Cromartie finished second on the team with five tackles, but that’s generally a bad sign for cornerbacks. Darrelle Revis, for example, finished without a tackle. With Revis playing his typical dominant coverage, the Raiders obviously targeted Cromartie from the start — so much so that it became easy to forget Revis was even playing for long stretches of the game.

But worst of all, Cromartie followed a strong special-teams performance against the Jaguars with a backbreaking boot and bobble of a kickoff that led to the Raiders’ second touchdown in about a minute, a massive momentum shift that doomed Gang Green.

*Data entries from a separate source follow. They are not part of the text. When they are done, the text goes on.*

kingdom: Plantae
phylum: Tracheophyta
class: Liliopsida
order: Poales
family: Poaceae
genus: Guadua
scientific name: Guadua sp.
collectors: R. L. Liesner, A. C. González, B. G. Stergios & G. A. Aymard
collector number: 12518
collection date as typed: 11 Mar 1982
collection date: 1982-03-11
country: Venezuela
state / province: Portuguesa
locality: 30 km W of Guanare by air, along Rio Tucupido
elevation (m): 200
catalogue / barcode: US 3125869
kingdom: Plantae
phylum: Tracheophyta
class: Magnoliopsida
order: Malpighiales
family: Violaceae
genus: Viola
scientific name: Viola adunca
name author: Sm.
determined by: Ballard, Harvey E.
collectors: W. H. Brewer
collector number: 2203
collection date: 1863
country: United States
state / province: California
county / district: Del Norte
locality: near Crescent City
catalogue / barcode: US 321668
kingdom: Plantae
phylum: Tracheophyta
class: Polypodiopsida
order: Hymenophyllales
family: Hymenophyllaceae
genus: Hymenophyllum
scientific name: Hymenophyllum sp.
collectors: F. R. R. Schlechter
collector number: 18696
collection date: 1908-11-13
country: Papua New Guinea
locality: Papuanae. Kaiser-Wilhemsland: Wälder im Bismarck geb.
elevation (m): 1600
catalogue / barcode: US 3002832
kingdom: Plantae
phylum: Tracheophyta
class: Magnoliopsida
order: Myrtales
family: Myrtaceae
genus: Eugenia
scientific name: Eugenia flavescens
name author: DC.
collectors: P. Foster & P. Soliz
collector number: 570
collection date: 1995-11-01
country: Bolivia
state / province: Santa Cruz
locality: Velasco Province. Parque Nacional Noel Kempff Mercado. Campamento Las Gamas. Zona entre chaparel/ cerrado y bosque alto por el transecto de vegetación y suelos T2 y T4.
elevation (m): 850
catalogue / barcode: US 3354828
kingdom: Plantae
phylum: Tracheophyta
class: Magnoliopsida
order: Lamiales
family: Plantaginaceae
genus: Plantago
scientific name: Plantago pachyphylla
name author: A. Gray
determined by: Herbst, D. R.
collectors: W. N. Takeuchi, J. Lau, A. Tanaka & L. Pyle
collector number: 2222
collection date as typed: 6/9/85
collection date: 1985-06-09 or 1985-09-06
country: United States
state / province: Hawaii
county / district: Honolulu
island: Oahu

Not long later, Cromartie added injury to ineffectiveness, hobbling into the locker room with what is supposedly a bruised lung.

The Jets’ offense managed 24 points, impressive considering the sad state of their offensive line. Rookie center Colin Baxter played a hell of a lot better than he did against Jacksonville, but was physically overmatched by the Raiders’ strong defensive line on multiple plays.

It didn’t help that the rest of the Jets’ offensive line struggled, missing blocks and blowing assignments. The Raiders sacked Mark Sanchez four times. Most of the Jets’ best plays came on roll-out passes and runs outside the tackles, away from the overwhelmed interior linemen.

Sanchez had a good day, considering the constant pressure from the Raiders’ defense. But his lone interception came on an awful decision, throwing on the run to a multiply covered Derrick Mason in the end zone on a broken first-down play.